- Posts: 4
- Joined: Sat Jul 11, 2020 10:27 pm
Although I still love him, I am beginning to feel deep anger within me now. I understand that limerence is unintentional but does it mean it's OK to treat the people we love however we please?
So, I'm wondering whether to tell my husband how he made me feel before he moves out. If I tell him, it may give ME some peace of mind. Otherwise, I wonder if I may regret later in my life that I did not tell him clearly how he made me feel.
On the other hand, I worry that if I bring this issue up, it may end up the same way every recent conversation with noble intentions between us has ended recently: in tears. He used to be quiet and agreeable but now he's become argumentative and volatile. Maybe he will feel blamed and he will explode or I will lose control of my feelings and I may explode. If he's moving out soon and if he is not even responding to logic, maybe I'd be wasting my time talking to him. Maybe I'm better off focusing on myself and let this moving out happen with as little drama as possible.
So, I'm hoping to get some perspective on two things.
1) Would you have that conversation with your spouse if you were in my place?
2) If you have personally experienced limerence before and if you were in my husband's shoes, how would a conversation like the one I would like to have make you feel?

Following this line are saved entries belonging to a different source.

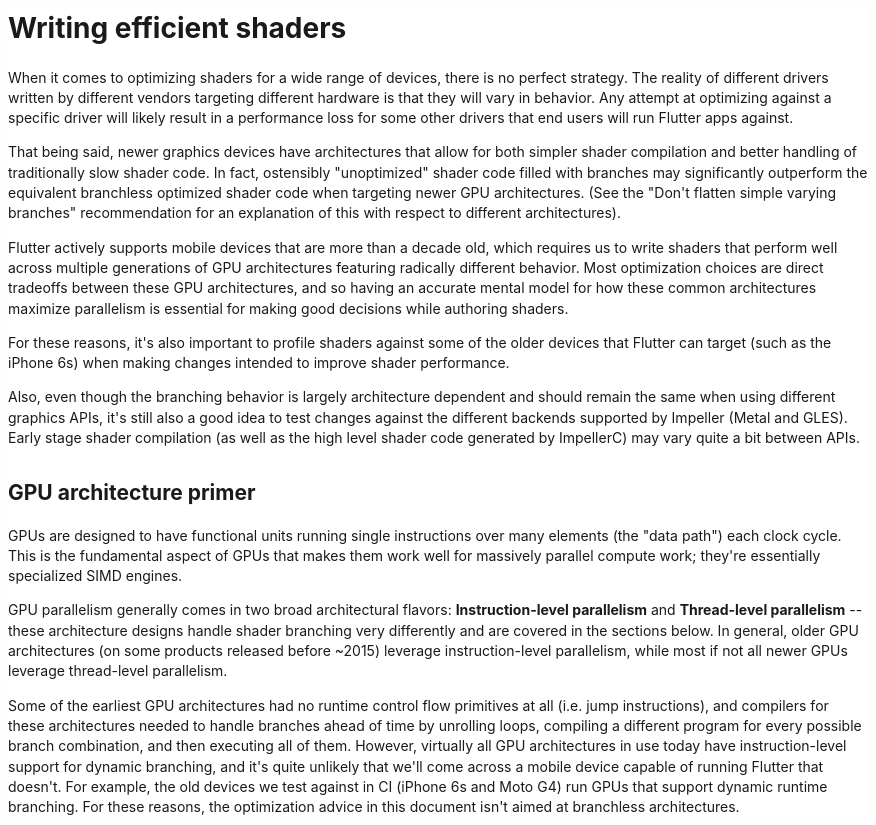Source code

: # Writing efficient shaders

When it comes to optimizing shaders for a wide range of devices, there is no
perfect strategy. The reality of different drivers written by different vendors
targeting different hardware is that they will vary in behavior. Any attempt at
optimizing against a specific driver will likely result in a performance loss
for some other drivers that end users will run Flutter apps against.

That being said, newer graphics devices have architectures that allow for both
simpler shader compilation and better handling of traditionally slow shader
code. In fact, ostensibly "unoptimized" shader code filled with branches may
significantly outperform the equivalent branchless optimized shader code when
targeting newer GPU architectures. (See the "Don't flatten simple varying
branches" recommendation for an explanation of this with respect to different
architectures).

Flutter actively supports mobile devices that are more than a decade old, which
requires us to write shaders that perform well across multiple generations of
GPU architectures featuring radically different behavior. Most optimization
choices are direct tradeoffs between these GPU architectures, and so having an
accurate mental model for how these common architectures maximize parallelism is
essential for making good decisions while authoring shaders.

For these reasons, it's also important to profile shaders against some of the
older devices that Flutter can target (such as the iPhone 6s) when making
changes intended to improve shader performance.

Also, even though the branching behavior is largely architecture dependent and
should remain the same when using different graphics APIs, it's still also a
good idea to test changes against the different backends supported by Impeller
(Metal and GLES). Early stage shader compilation (as well as the high level
shader code generated by ImpellerC) may vary quite a bit between APIs.

## GPU architecture primer

GPUs are designed to have functional units running single instructions over many
elements (the "data path") each clock cycle. This is the fundamental aspect of
GPUs that makes them work well for massively parallel compute work; they're
essentially specialized SIMD engines.

GPU parallelism generally comes in two broad architectural flavors:
**Instruction-level parallelism** and **Thread-level parallelism** -- these
architecture designs handle shader branching very differently and are covered in
the sections below. In general, older GPU architectures (on some products
released before ~2015) leverage instruction-level parallelism, while most if not
all newer GPUs leverage thread-level parallelism.

Some of the earliest GPU architectures had no runtime control flow primitives at
all (i.e. jump instructions), and compilers for these architectures needed to
handle branches ahead of time by unrolling loops, compiling a different program
for every possible branch combination, and then executing all of them. However,
virtually all GPU architectures in use today have instruction-level support for
dynamic branching, and it's quite unlikely that we'll come across a mobile
device capable of running Flutter that doesn't. For example, the old devices we
test against in CI (iPhone 6s and Moto G4) run GPUs that support dynamic runtime
branching. For these reasons, the optimization advice in this document isn't
aimed at branchless architectures.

Any thoughts will be greatly appreciated.
- Posts: 146
- Joined: Sun Feb 23, 2020 8:29 pm
However, as a limerent, it may just assist with the crystallization process. You will officially be "bad" and she will be "good". Again, it wouldn't change my decision, because I would never accept someone back who had strayed. Whether you confront him or not is about you and you're own peace. It's okay if there are tears. He hurt you badly
Hope that helps. I hope whatever decision you make serves you in the end.
- Posts: 24
- Joined: Thu Mar 14, 2019 7:15 am
Mine had other things going on (bipolar and off of his meds, plus likely midlife crisis on top of it), so maybe the situation is different, but maybe not. Mine too had been more of a passive personality before all of this hit, so his responses to anything were unpredictable. Do whatever you need to for YOU. But in saying that, does it really serve you to essentially talk to someone about your feelings who will likely invalidate them?